Goals:
(a) Write out the part of the conversation that begins at the words "Yeah. I don’t" and stops after "at least pretend...".
(b) Say whether each statement agrees with the conversation, answering yes or no and quoting the words that decide it: (i) Chase Hiday was invited to one of the two new campaigns. (ii) Olivia Serio's current campaign is supposed to meet weekly. (iii) Chase Hiday calls December a wash month.
-- Article start --
It’s crazy how that happens and two other friends groups ending up having new campaigns start and I was invited to neither of them.

Olivia Serio

That’s rough buddy.

Chase Hiday 

I know. In fairness, one of the group of friends was the dumped Ex’s friends.

Olivia Serio

Yeah. I don’t think that you would be a natural invite to that table.

Chase Hiday

No, it’s not the first thought that comes to their mind, I have to assume. So no, I have very basic wants and needs this year. I want to regularly play. Once a week with people who at least pretend...

Olivia Serio

Once a week is a high ask.

Chase Hiday

Twice a month.

Olivia Serio

I mean yeah, so I’m currently in a quote-unquote ‘regular’ campaign. I don’t think we’ve met since the beginning of November. And theoretically, we’re supposed to play weekly, but I mean, the holidays really messed everything up.

Chase Hiday

December doesn’t count. December is a wash month. We all know that.

Olivia Serio

I mean, I think we also actually supposed to technically play yesterday but I was like ‘Sorry guys, my friend’s in town’.
-- Article end --
-- Records supplied start --
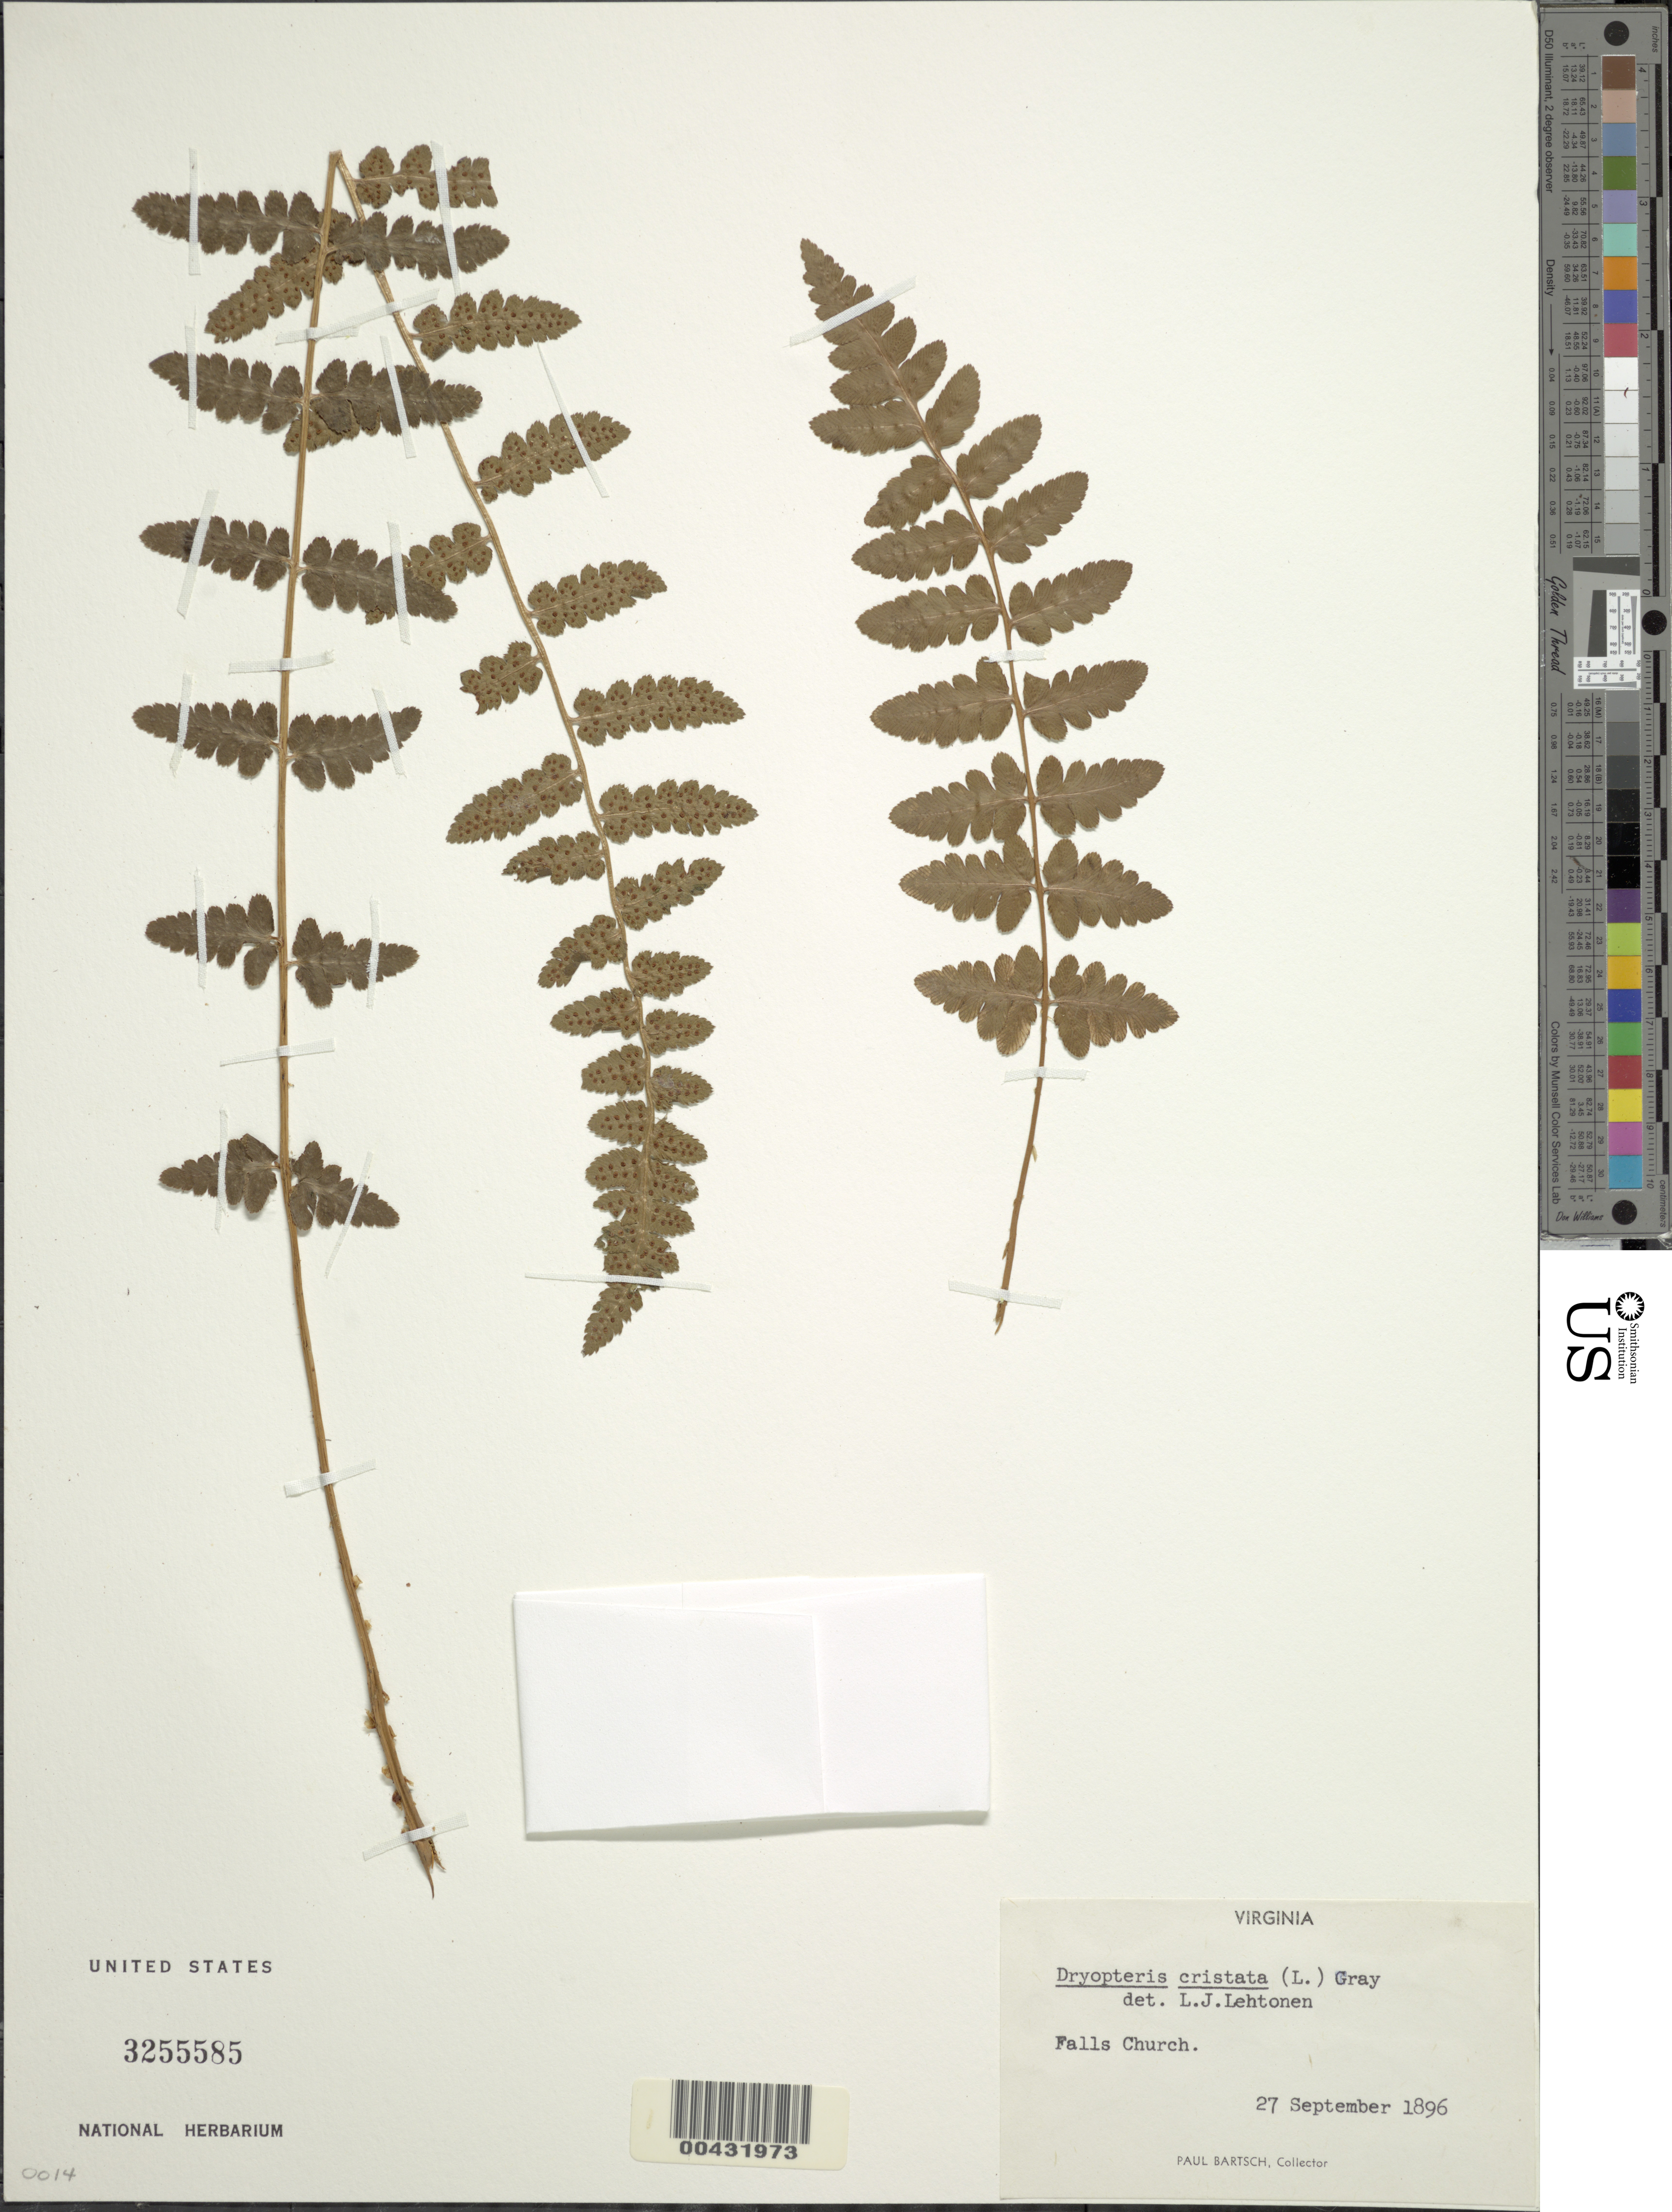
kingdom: Plantae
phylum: Tracheophyta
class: Polypodiopsida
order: Polypodiales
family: Dryopteridaceae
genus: Dryopteris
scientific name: Dryopteris cristata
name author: (L.) A. Gray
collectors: P. Bartsch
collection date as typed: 27 Sep 1896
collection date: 1896-09-27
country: United States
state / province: Virginia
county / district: City of Falls Church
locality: Falls Church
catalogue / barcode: US 3255585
-- Records supplied end --
Outputs by task:
(a)
Yeah. I don’t think that you would be a natural invite to that table.

Chase Hiday

No, it’s not the first thought that comes to their mind, I have to assume. So no, I have very basic wants and needs this year. I want to regularly play. Once a week with people who at least pretend...

(b)
(i) No: "I was invited to neither of them."
(ii) Yes: "theoretically, we’re supposed to play weekly"
(iii) Yes: "December is a wash month."